Why you should learn to master your mood


Can you manage your mood? Could you master it?  I think we all know intuitively that when we are in a better mood, life is easier. We are better equipped to face important issues. We are better employees, better partners, better parents, and better friends.

I discovered this the hard way. From 2000-2005 I went through a very bad depressive illness. Dr Robert Fisher, my psychiatrist described it as the worst he had ever managed. During the treatment he always used to ask me to rate my mood every time I saw him – from 0 to 10.

Zero is where you have given up and want to die and 10 is where you’re thriving physically, mentally, spiritually. One day I asked him, “Why do you ask me to do that?” He said, “Well, for one thing it helps me to understand where you are currently. I also believe that one day you should be able to learn how to manage your mood and maybe even master it.”

To be honest, I was a bit pissed off.

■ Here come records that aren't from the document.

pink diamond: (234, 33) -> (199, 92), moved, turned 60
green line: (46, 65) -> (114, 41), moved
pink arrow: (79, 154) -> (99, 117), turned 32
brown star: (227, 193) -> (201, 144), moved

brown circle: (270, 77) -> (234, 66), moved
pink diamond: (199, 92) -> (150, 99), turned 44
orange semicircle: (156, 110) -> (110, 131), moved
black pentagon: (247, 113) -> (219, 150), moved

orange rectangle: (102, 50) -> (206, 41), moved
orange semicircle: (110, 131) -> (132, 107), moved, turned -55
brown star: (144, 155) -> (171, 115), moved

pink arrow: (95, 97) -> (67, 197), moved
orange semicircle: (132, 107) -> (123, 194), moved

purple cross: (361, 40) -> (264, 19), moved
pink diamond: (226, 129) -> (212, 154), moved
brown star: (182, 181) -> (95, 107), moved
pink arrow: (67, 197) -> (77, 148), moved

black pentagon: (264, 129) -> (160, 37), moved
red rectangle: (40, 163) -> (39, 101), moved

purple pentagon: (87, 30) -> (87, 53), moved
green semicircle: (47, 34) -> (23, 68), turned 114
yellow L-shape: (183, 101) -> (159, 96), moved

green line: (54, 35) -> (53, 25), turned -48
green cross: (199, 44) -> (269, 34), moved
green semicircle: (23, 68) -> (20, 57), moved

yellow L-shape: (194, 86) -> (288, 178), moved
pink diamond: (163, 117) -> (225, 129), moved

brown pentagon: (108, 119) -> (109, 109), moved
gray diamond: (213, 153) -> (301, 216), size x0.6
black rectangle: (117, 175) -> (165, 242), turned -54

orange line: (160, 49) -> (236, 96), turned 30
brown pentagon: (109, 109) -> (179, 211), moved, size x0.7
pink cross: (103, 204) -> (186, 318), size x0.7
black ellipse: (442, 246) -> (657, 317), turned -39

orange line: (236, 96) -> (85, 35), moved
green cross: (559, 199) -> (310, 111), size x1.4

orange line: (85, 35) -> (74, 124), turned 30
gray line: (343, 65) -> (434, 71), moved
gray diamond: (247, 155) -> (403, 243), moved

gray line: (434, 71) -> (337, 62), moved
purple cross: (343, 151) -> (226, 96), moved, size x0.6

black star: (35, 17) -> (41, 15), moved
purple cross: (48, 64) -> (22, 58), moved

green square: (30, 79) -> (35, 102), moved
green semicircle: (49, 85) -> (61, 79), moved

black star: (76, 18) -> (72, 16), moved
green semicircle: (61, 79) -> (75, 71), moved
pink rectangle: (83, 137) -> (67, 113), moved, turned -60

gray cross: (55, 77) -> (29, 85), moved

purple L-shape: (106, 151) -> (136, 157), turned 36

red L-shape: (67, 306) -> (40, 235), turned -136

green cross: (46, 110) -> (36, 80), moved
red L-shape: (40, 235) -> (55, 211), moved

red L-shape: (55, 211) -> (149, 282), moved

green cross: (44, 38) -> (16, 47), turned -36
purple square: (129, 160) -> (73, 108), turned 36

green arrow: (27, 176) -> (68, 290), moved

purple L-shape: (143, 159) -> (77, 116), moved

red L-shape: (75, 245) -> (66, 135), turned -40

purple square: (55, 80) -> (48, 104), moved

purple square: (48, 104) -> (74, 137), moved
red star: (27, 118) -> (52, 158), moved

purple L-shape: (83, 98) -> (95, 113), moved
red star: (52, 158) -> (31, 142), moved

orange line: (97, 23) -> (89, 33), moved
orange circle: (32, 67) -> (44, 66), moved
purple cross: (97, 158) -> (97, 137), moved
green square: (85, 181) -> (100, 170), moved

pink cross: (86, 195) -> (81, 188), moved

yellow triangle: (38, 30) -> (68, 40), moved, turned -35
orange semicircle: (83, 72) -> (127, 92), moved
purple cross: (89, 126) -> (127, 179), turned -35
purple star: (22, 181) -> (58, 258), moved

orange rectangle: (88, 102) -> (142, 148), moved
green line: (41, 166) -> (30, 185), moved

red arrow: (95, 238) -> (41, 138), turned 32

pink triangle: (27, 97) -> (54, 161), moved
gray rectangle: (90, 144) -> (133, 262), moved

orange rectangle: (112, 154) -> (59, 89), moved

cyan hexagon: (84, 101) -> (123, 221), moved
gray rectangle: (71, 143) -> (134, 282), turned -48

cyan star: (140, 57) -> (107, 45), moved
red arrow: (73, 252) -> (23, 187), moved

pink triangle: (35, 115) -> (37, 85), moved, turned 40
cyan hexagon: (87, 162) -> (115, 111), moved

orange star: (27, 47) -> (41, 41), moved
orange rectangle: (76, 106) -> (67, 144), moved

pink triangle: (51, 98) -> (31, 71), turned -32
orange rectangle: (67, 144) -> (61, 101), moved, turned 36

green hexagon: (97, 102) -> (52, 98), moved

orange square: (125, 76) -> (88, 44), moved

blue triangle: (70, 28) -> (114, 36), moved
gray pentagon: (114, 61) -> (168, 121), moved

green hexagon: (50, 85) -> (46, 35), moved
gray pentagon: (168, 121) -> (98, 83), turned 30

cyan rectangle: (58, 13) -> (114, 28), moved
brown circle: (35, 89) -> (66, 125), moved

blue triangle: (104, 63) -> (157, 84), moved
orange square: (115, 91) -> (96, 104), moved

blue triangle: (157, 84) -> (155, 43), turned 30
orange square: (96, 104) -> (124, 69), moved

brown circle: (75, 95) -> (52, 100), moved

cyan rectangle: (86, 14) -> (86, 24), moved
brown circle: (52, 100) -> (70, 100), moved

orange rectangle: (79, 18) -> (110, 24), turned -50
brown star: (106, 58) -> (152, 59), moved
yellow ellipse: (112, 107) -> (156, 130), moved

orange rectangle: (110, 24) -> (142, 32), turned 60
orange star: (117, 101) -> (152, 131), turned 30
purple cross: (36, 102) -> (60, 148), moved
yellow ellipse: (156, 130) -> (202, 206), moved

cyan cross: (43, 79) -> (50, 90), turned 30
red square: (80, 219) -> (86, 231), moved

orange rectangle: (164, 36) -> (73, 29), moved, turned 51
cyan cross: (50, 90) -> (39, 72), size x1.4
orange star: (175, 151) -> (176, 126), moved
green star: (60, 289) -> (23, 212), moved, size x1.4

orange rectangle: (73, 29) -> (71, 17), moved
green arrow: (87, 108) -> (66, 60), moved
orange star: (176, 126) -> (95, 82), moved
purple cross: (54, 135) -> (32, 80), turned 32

I said, “Haven’t I got a clinical illness?” He said, “Yeah, you do. You’re chronically depressed, and you’ve had five episodes of depression before, which means you will always have a predisposition to the illness. But I believe that you and everyone should be able to learn how to manage their mood.”

Inspired by Dr Fischer, we produced the MOODOMETER. When we’re in the Red Zone, we’re anxious; we’re depressed, we’re ashamed.  We are very unproductive. We think black and white. It took me a long time to come out of the Red Zone. I had good medical care but it didn’t happen overnight. I tried 23 different medications; and 20 lots of ECT (shock therapy).

For me, my recovery started by walking in nature which made a real difference to me. I then started reconnecting with friends and family I’d isolated myself from which also helped. I gradually moved up the scale to the Amber Zone where you’re worried or defensive or irritated. 

For those of you that have experienced mental illness personally or tried to help someone, you know recovery is not a straight line. People can take 2 steps forward, then one back. Despite this the MOODOMETER is a useful model for all of us to consider.

Ultimately, we want to learn what to do to Go for the Green Zone. In this zone we’re more optimistic, more resourceful, and more positive.

If we’re leading a team the benefits of the Green Zone is compelling. Employees in the Green Zone (Harvard Business Review research) , are 31% more productive, sell 37% more, and 300% more creative. There is also twice the level of trust in a Green Zone tribe. This is a very relevant for any organisation going through volatility, uncertainty, complexity, and ambiguity.

It is very expensive when employees are in the Red Zone. For example, Comcare (who provide the rehab services to injured workers from Commonwealth Departments and large employers) have determined that the average cost of an employee with a psychological injury is $350,000+. Other insurers and employers will report similar large and growing costs.

For me now, the Green Zone, being 10 out of 10 would be singing “Born to Run” live on stage with Bruce Springsteen. Go with The Boss. I admire him because despite being a fellow depressive, he’s had an extraordinary life generated massive loyalty and admiration from the E Street Band and millions of fans from around the world.

Being in the Red Zone, for me, is watching three episodes back to back, of “Keeping Up With the Kardashians”.  I’d rather poke needles in my eyes.

It is better for us all to be in the Green Zone. I’ve spent time in the Red Zone and the Green Zone. The Green Zone is much better. That’s not to mean that we don’t slip into the Amber or Red Zone. Things happen in life that sometimes make that unavoidable. But the beauty of the MOODOMETER is knowing that our state isn’t permanent.

What’s important, is knowing what to do to lift my mood when “my life sucks”.